Uma
Linda Mulher
Contardo Calligaris(*)
Se você
ama uma mulher por ela ser prostituta, tente entender a fantasia que está atrás
de seu amor.
Numa cobertura da Vila Leopoldina, em São Paulo, na noite de 19 de
maio, Elize Araújo Matsunaga, 30, assassinou o marido, Marcos Matsunaga, 42,
com um tiro na cabeça. Na manhã seguinte, com uma faca de cozinha, Elize
esquartejou o cadáver, de modo a poder transportar os pedaços em três malas.
Logo, ela foi se desfazer das malas e da faca.
Esse
fato de crônica tem tudo para se tornar literatura de cordel. Há o sangue frio
de Elize depois do crime. Há a diferença social entre Marcos, empresário e
herdeiro da Yoki, que acaba de ser vendida por R$ 1,7 bilhão, e Elize,
enfermeira e bacharel em direito, mas de origem bem humilde.
Além
disso, o ciúme foi um dos motivos: na noite do crime, Marcos acabava de ser
confrontado por Elize, que conseguira a prova da infidelidade do marido. Mais:
o horror aconteceu depois de seis ou sete anos do que foi, ao que tudo indica,
uma genuína paixão; a filha, de um ano, estava no apartamento, dormindo,
durante o crime; foi Marcos que transmitiu a Elize o interesse pelo tiro e
pelas armas (havia 30, todas registradas, no apartamento).
Mas,
acima de tudo, o que transforma a história do casal em matéria de cordel é o
fato de que Marcos encontrou Elize, em 2004, num site de garotas de programa.
A
informação parece ser repetida pela imprensa como uma mensagem aos homens: olhe
o risco que você corre, se você amar uma prostituta e casar com ela.
Ora,
quero corrigir esse lembrete. Se você se apaixonar por uma prostituta (ex ou
não, tanto faz) e quiser se casar com ela, recomendo apenas uma cautela, que
não tem nada a ver com sua futura mulher e tudo a ver com você.
Claro,
a culpa do crime de 19 de maio é só de Elize, mas o lembrete preventivo é para
os homens, embora chegue tarde para Marcos.
Se
você ama uma mulher que por acaso é prostituta, aí, tudo bem; mas, se você ama
essa mulher POR ELA SER prostituta, atenção: nesse caso, seria sábio você se
familiarizar com a fantasia que sustenta seu amor. Qual é, em geral, a fantasia
em questão?

**DADOS ARMAZENADOS**
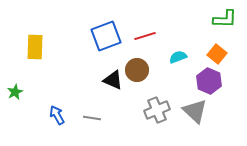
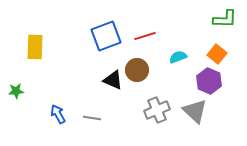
green star: moved 1 px right, 1 px up; rotated 21 degrees clockwise
blue arrow: moved 1 px right, 1 px up
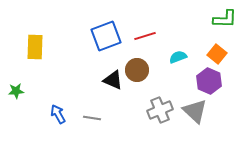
gray cross: moved 3 px right
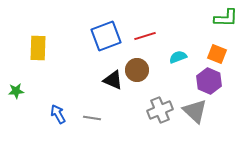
green L-shape: moved 1 px right, 1 px up
yellow rectangle: moved 3 px right, 1 px down
orange square: rotated 18 degrees counterclockwise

**INSTRUÇÕES DAS TAREFAS**
1. Reescreva o trecho do texto sobre o caso Matsunaga que começa em "Numa cobertura da" e termina após "origem bem humilde.", trocando "enfermeira" por "professora".
2. Dê continuidade ao texto sobre o caso Matsunaga a partir do ponto em que ele termina.
Esse material não tem papel algum aqui.

**EM RESPOSTA**
1.
Numa cobertura da Vila Leopoldina, em São Paulo, na noite de 19 de
maio, Elize Araújo Matsunaga, 30, assassinou o marido, Marcos Matsunaga, 42,
com um tiro na cabeça. Na manhã seguinte, com uma faca de cozinha, Elize
esquartejou o cadáver, de modo a poder transportar os pedaços em três malas.
Logo, ela foi se desfazer das malas e da faca.
Esse
fato de crônica tem tudo para se tornar literatura de cordel. Há o sangue frio
de Elize depois do crime. Há a diferença social entre Marcos, empresário e
herdeiro da Yoki, que acaba de ser vendida por R$ 1,7 bilhão, e Elize,
professora e bacharel em direito, mas de origem bem humilde.

2.
Todo
mundo se lembra de "Uma Linda Mulher", filme adorável de Garry
Marshall, em que o rico Edward (Richard Gere) se apaixona por Vivian (Julia
Roberts), uma prostituta que ele "levantou" na rua. Será que a
história de Marcos e Elize é "Uma Linda Mulher" sem o final feliz? De
fato, sempre pensei que, depois dos sorrisos do fim do filme, Edward e Vivian
acabariam mal -talvez não tão mal quanto Marcos e Elize, mas mal. Por quê?
Logo
quando Edward decide trazer Vivian para o seu mundo, ele "acha graça"
confessar a um amigo que aquela linda mulher que está com ele é uma prostituta
de rua.
Prognóstico
inelutável. Um dia, Edward não resistirá à fantasia que lhe fez escolher
Vivian: ele a humilhará (e se humilhará), lembrando, eventualmente diante de
amigos e parentes, que Vivian vem da sarjeta e que ele poderia jogá-la de volta
para lá.
Na
noite do dia 19, segundo a confissão de Elize, Marcos a ameaçou: "Vou te
mandar de volta para o lixo de onde você veio". Ele também declarou que,
se a mulher quisesse se separar, a filha ficaria com ele, pois será que um juiz
daria a guarda da menina a uma prostituta? (Eu aposto que sim, mas sou
otimista...).
Em
regra, o desejo de um homem que se apaixona por prostitutas (e planeja
"redimi-las") é sustentado por uma fantasia (inconsciente) de
vingança -contra a mulher e contra ele mesmo, por ter se deixado seduzir.
Explico.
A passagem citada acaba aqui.